Native terrestrial orchids are fabulous little creatures, in part because when they're not flowering, they look very insignificant, and then, suddenly, out burst some of the more macabre inflorescences you're likely to encounter.
This is a Cryptostylis subulata
(Large Tongue Orchid) growing on the sandstone rock platform next to our house. This afternoon, I looked at it under the microscope. Extraordinary textures, but alas my photography can only begin to convey that.
A close up of the underside of the flower.
(Ruler in millimetres.)
I'm planning on preserving a specimen to add to the Herbarium's collection. Unfortunately, it won't dry too prettily, but perhaps they'll be able to use one of my photos on PlantNET
I've also got a microscope and enjoy looking at little thingies with it.
It's always a pleasant surprise when you spot a dainty little orchid out in the bush.
Hi Melaleuca. Yep, microscopes are great, aren't they? When I was a kid I used to spend hours with a little 600x microscope looking at things I found in ponds. So much life.
This year I bought myself a stereo microscope (20x and 40x) on eBay. Not a particularly expensive one, but it's perfect for plant ID. And I've just bought the last of the four volumes of Flora of NSW, so pottering about with plants is now a total joy.
How are the moving plans going?
Fantastic photos Margaret.

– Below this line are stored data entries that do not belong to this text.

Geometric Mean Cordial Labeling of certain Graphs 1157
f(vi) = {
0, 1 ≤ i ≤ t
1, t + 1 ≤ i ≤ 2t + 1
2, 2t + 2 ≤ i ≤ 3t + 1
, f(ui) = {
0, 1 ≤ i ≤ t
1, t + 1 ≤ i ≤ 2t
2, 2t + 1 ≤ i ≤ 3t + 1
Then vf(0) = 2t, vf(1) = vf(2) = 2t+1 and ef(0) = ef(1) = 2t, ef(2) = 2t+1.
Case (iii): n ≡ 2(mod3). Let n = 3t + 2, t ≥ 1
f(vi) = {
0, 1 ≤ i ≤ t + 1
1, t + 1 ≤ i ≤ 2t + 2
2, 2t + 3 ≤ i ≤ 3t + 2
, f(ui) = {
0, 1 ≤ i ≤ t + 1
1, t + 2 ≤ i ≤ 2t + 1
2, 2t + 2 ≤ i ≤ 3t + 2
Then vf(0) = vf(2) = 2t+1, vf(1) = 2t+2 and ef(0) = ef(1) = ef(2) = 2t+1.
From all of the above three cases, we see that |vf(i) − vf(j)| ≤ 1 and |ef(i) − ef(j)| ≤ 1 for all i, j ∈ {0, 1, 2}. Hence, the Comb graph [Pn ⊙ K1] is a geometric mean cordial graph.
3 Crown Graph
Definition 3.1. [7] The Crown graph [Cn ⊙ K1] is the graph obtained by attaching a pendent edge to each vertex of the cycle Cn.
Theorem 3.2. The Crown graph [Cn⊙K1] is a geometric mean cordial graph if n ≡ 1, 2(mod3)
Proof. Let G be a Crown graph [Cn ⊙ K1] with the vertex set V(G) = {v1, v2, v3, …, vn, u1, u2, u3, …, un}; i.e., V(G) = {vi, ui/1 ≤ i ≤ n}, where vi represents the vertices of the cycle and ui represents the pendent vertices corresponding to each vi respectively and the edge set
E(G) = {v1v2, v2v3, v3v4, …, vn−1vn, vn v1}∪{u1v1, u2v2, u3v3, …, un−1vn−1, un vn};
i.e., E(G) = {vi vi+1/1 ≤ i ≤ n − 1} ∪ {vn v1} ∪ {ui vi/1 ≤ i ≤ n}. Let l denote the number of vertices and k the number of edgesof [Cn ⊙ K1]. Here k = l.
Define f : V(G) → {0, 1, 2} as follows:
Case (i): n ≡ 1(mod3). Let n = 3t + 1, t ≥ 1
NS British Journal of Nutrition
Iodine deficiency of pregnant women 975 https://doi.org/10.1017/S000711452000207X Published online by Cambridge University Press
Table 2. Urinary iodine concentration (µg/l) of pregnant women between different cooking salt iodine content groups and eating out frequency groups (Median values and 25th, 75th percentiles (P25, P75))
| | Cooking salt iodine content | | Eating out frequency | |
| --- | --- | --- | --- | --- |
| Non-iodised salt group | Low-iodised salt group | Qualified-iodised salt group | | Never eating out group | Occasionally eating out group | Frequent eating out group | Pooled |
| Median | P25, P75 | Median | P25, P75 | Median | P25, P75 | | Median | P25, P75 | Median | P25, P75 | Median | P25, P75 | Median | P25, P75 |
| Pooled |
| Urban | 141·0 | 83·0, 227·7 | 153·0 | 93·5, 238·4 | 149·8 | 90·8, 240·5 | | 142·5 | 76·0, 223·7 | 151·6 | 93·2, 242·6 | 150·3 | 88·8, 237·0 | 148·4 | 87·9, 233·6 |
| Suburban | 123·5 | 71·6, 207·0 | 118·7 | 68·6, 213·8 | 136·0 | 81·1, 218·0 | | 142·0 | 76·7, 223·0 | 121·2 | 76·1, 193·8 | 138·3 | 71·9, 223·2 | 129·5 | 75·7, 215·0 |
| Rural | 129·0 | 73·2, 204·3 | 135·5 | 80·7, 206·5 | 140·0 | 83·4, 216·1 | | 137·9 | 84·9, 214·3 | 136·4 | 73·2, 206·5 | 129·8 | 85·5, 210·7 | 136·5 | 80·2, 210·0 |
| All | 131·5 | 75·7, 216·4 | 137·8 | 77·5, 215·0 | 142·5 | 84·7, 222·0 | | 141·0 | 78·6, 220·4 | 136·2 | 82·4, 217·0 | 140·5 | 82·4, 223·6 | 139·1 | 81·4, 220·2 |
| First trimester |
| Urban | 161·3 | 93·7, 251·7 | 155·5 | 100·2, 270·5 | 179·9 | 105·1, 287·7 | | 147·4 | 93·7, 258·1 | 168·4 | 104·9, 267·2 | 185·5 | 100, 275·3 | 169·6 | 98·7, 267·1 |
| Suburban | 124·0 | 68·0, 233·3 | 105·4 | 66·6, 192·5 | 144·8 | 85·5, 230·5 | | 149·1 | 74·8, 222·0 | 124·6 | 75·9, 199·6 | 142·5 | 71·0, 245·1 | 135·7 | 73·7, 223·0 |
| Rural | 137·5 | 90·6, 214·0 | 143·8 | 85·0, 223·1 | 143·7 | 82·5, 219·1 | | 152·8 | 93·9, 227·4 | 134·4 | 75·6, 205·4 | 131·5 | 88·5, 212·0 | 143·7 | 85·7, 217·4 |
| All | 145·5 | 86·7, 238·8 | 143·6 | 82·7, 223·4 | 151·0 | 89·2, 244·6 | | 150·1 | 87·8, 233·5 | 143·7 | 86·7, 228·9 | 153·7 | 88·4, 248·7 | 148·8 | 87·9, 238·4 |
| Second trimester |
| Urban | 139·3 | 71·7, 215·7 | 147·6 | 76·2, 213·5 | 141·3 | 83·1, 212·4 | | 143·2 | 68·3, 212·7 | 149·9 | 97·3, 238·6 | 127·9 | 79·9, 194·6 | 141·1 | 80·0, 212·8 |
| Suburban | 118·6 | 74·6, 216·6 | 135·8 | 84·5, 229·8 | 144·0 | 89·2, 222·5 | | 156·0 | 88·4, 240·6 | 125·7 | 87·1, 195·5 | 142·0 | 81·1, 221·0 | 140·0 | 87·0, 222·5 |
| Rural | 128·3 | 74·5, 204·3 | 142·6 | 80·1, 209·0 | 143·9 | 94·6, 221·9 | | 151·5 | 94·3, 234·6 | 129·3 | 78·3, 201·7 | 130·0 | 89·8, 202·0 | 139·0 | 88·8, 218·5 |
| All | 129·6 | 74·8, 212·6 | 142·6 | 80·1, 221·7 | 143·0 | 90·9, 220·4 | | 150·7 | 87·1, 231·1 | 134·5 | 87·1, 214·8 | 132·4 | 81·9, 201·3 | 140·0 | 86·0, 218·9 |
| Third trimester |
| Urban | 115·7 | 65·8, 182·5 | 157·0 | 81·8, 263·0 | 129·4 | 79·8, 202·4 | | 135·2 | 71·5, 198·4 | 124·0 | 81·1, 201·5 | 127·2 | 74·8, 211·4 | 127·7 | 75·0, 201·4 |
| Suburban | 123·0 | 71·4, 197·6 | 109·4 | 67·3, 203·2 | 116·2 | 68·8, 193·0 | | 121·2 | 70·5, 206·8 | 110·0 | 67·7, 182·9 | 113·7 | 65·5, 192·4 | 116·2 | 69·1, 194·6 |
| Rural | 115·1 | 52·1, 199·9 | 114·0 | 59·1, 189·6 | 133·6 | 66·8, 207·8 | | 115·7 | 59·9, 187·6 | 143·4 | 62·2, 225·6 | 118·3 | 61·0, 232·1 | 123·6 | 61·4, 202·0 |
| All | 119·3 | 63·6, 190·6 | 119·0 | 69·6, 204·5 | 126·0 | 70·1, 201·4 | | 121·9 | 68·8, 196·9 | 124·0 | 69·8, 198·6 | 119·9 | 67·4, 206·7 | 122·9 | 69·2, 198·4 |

I've also seen this species this year -- it's a lovely plant!
I checked the garden again this morning, and the orchid flowers are popping up all over the place! I don't know if they're all going to turn out to be the same species. Hope I get others. There are certainly lots of humble orchid-type leaves around. A bit of a lucky dip.
That's one of the exciting things about moving into a new place with a bush garden. You really don't know what's going to appear among the leaf litter--especially when you clear out the weeds.